Avoir le choix et choisir
C’est beau de vivre dans un pays où cette possibilité nous est encore offerte. Encore faut-il avoir les moyens qui mènent vers un éclairage nous permettant de nous faire une opinion. L’objectivité d’une opinion étant un leurre, ce sera en toute subjectivité – comme un despote éclairé – que notre choix deviendra une évidence.
Pas de quoi étriper ou clouer au pilori celui qui aura fait l’autre choix, puisque la subjectivité est – par définition – différente de la nôtre. Les règles du match ont été définie, elles ne sont pas les meilleures, mais ce sont les moins pires de celles qui auraient pu être établies. L’issue du match tranchera, au pire ce sera la faute de l’arbitre.
Le diable se cache dans les détails. Avant les urnes, la fabrication de sa propre opinion doit pouvoir se faire indépendamment de pressions de groupes d’intérêts. Que ces derniers soient propriétaires d’empires médiatiques ou à la recherche de plus grandes marges financières, l’opinion doit pouvoir se forger à l’écoute d’autres opinions mais toujours en liberté.
Pour cela, le service public est le moins pire de tous les autres systèmes d’information.

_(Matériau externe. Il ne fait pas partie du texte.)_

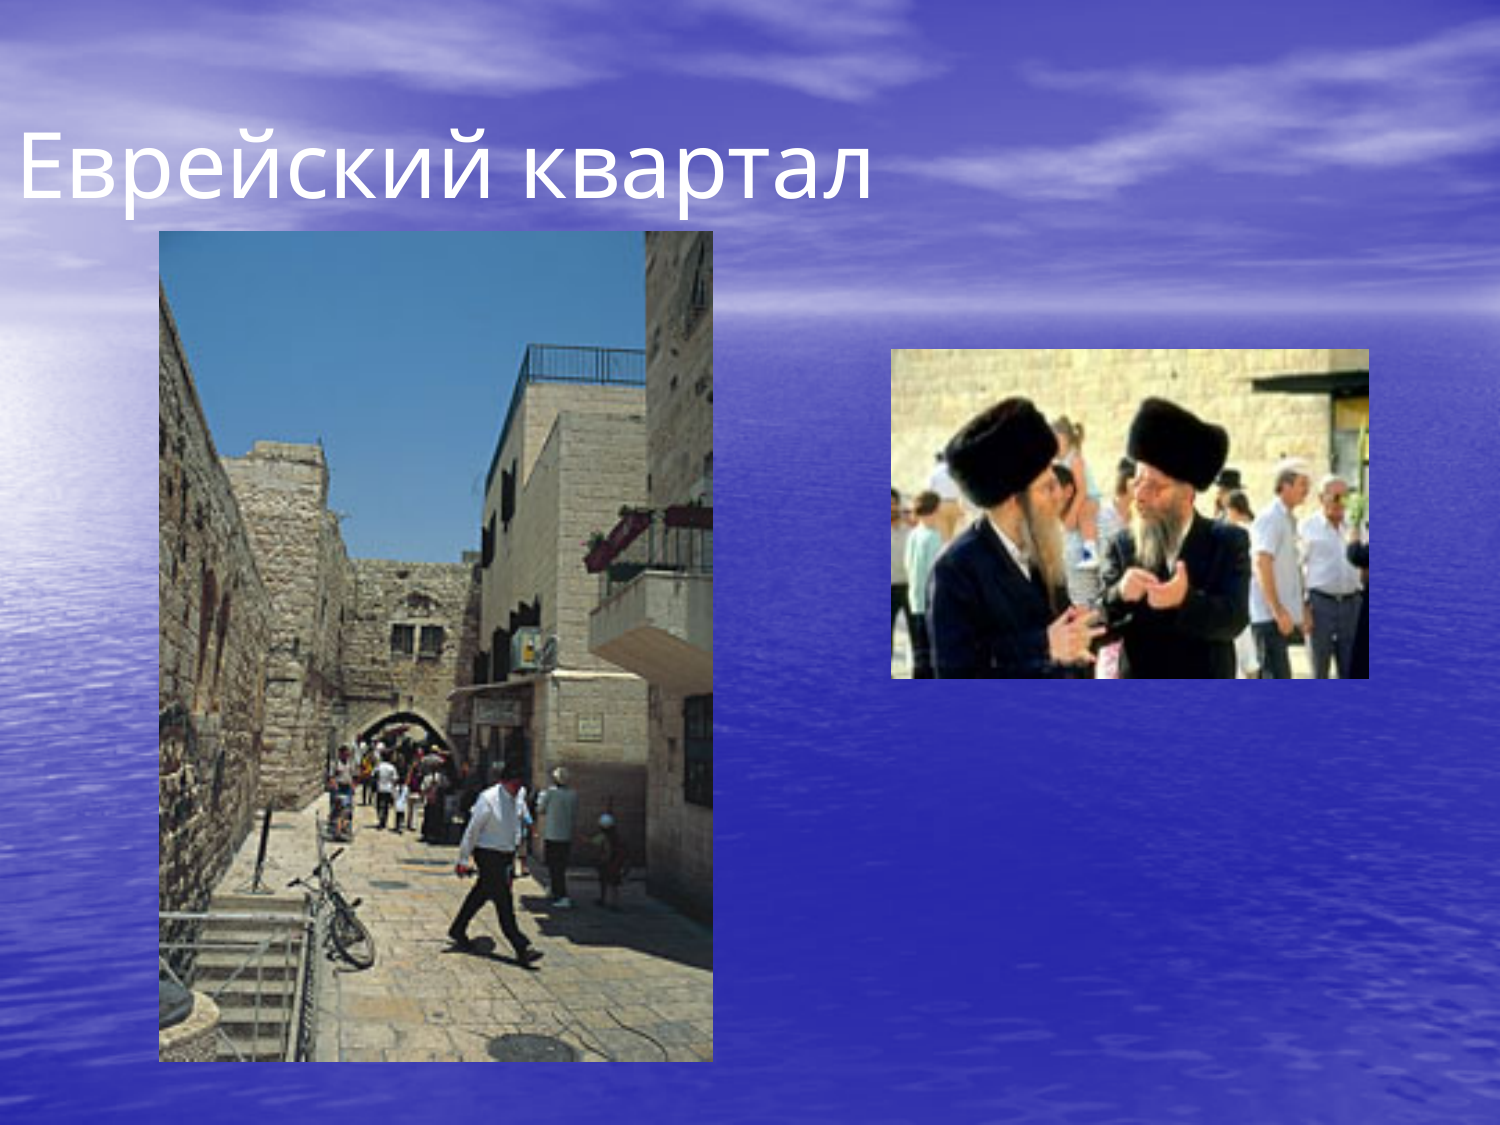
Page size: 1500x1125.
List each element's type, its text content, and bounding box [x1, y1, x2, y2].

picture [891, 349, 1369, 679]
picture [159, 231, 714, 1062]
title Еврейский квартал [0, 47, 1351, 276]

A défaut d’abonnement à une diversité de médias de pointe, le service public procure ad minima une base à la réflexion. Libre à chacun de s’abonner à un média partisan supplémentaire, plus proche et porteur du penchant politique idoine afin d’élargir le débat.

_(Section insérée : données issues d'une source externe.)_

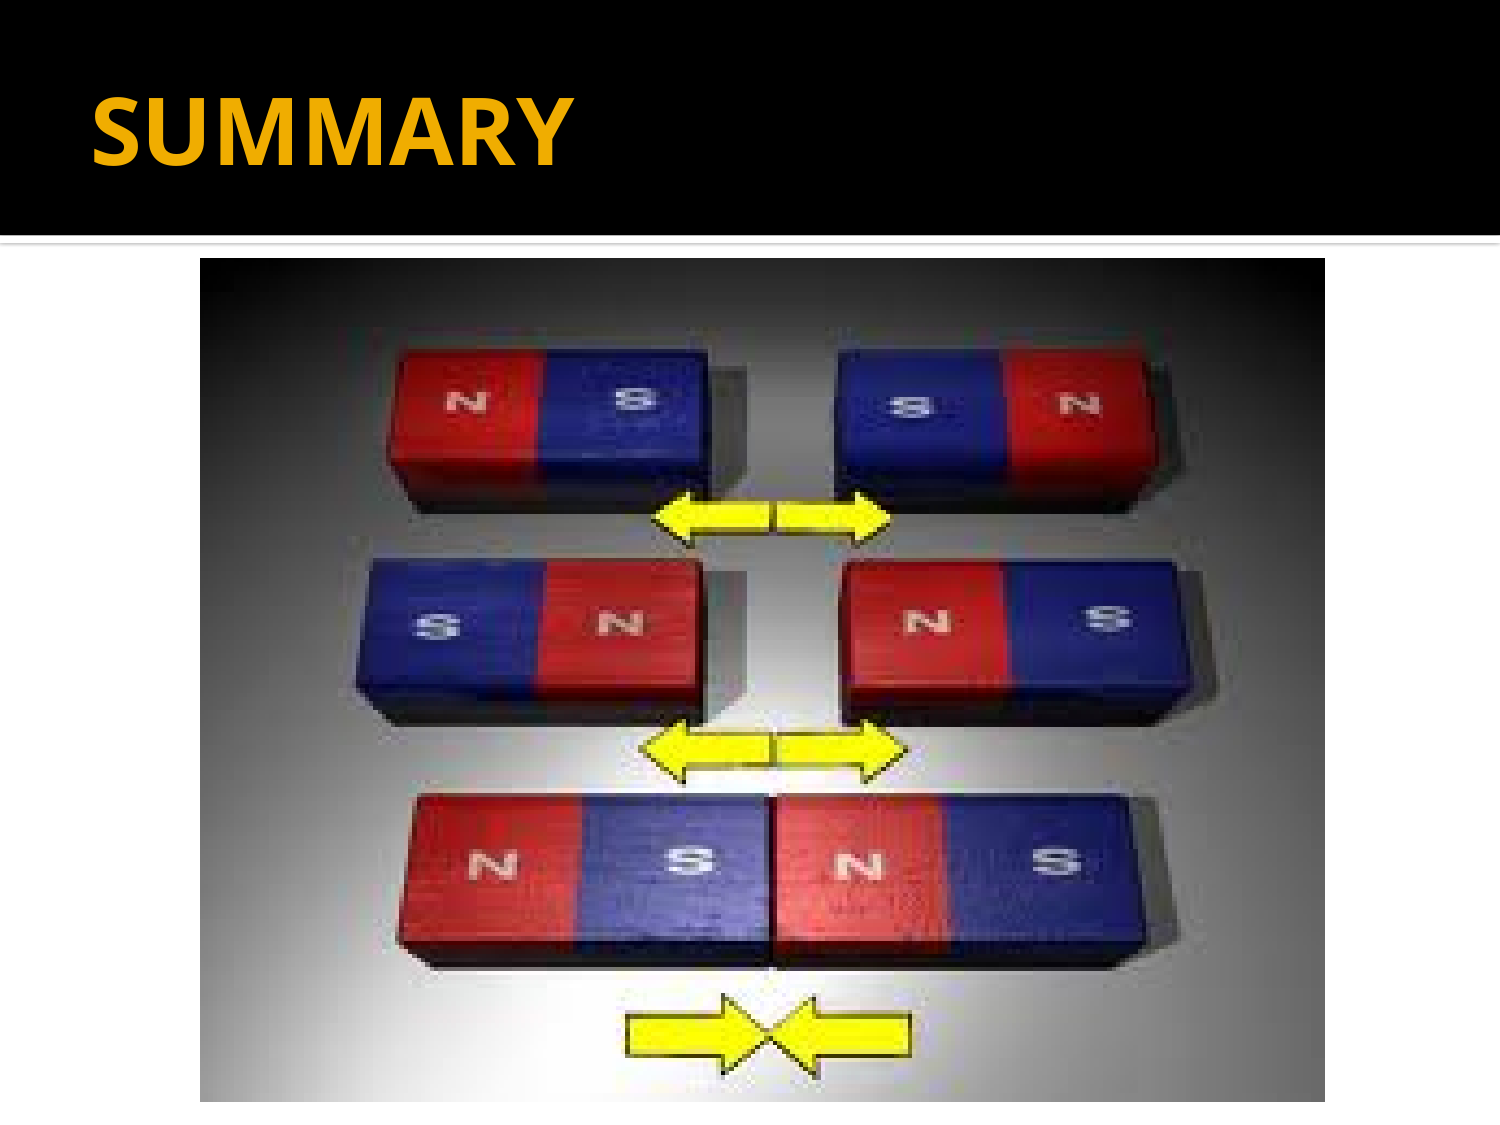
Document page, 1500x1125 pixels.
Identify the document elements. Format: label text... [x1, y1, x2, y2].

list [199, 258, 1325, 1102]
title SUMMARY [75, 25, 1425, 231]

La forge d’opinion à 1 franc par jour, ce n’est pas cher si l’on compare au prix du divertissement et du loisir, mais… tout dépend d’où vous mettez vos priorités.

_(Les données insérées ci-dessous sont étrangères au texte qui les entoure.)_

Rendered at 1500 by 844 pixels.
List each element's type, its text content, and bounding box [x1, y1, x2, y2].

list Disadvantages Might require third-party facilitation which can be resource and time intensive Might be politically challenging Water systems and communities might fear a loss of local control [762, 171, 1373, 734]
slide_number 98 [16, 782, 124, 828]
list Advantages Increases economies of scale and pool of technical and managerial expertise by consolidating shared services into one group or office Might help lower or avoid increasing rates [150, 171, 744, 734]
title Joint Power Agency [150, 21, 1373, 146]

Pour l’instant, nous vivons dans un pays de cocagne où nous votons le prix du lait et celui des semaines de vacances, mais voyons plus large. L’agression sur les « services publics » dépasse nos simples frontières, Radio France, BBC, Washington Post, et encore d’autres bien moins médiatiques sont menacés… mais pourquoi donc ?… et quoi après ? A nous de choisir puisque nous avons – encore – le choix.